▶ EXERCISE GOAL: Reproduce every record below exactly, without the pictures.

(Items listed in a dataset)
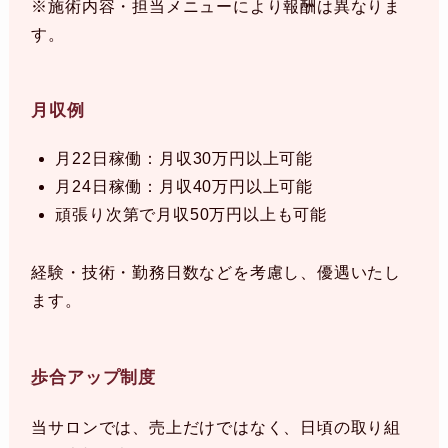
※施術内容・担当メニューにより報酬は異なりま
す。
月収例
月22日稼働：月収30万円以上可能
月24日稼働：月収40万円以上可能
頑張り次第で月収50万円以上も可能
経験・技術・勤務日数などを考慮し、優遇いたし
ます。
歩合アップ制度
当サロンでは、売上だけではなく、日頃の取り組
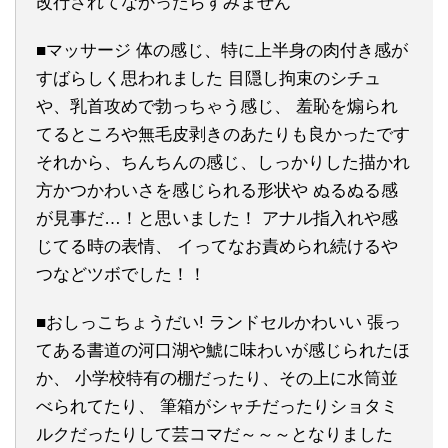
改行されてなかったらすみません
■マッサージ 体の感じ、特に上半身の肉付き感が
すばらしく思われました 目隠し拘束のシチュ
や、乳首攻めで勃っちゃう感じ、 羞恥を煽られ
てるところや無毛皮剥きのあたりも良かったです
それから、ちんちんの感じ、しっかりした描かれ
方かつかわいさを感じられる形状や ぬるぬる感
が見事だ…！と思いました！ アナル指入れや感
じてる時の表情、 イってなお責められ続けるや
つなどツボでした！！
■おしっこちょうだい! ランドセルかわいい 張っ
てある書道の河口湖や鯱に味わいが感じられたほ
か、 小学校特有の棚だったり、その上に水筒並
べられてたり、 筆箱がシャチだったりショタミ
ルクだったりして芸コマだ～～～となりました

▶ ANSWER TO THE EXERCISE:
※施術内容・担当メニューにより報酬は異なりま
す。
月収例
月22日稼働：月収30万円以上可能
月24日稼働：月収40万円以上可能
頑張り次第で月収50万円以上も可能
経験・技術・勤務日数などを考慮し、優遇いたし
ます。
歩合アップ制度
当サロンでは、売上だけではなく、日頃の取り組
改行されてなかったらすみません
■マッサージ 体の感じ、特に上半身の肉付き感が
すばらしく思われました 目隠し拘束のシチュ
や、乳首攻めで勃っちゃう感じ、 羞恥を煽られ
てるところや無毛皮剥きのあたりも良かったです
それから、ちんちんの感じ、しっかりした描かれ
方かつかわいさを感じられる形状や ぬるぬる感
が見事だ…！と思いました！ アナル指入れや感
じてる時の表情、 イってなお責められ続けるや
つなどツボでした！！
■おしっこちょうだい! ランドセルかわいい 張っ
てある書道の河口湖や鯱に味わいが感じられたほ
か、 小学校特有の棚だったり、その上に水筒並
べられてたり、 筆箱がシャチだったりショタミ
ルクだったりして芸コマだ～～～となりました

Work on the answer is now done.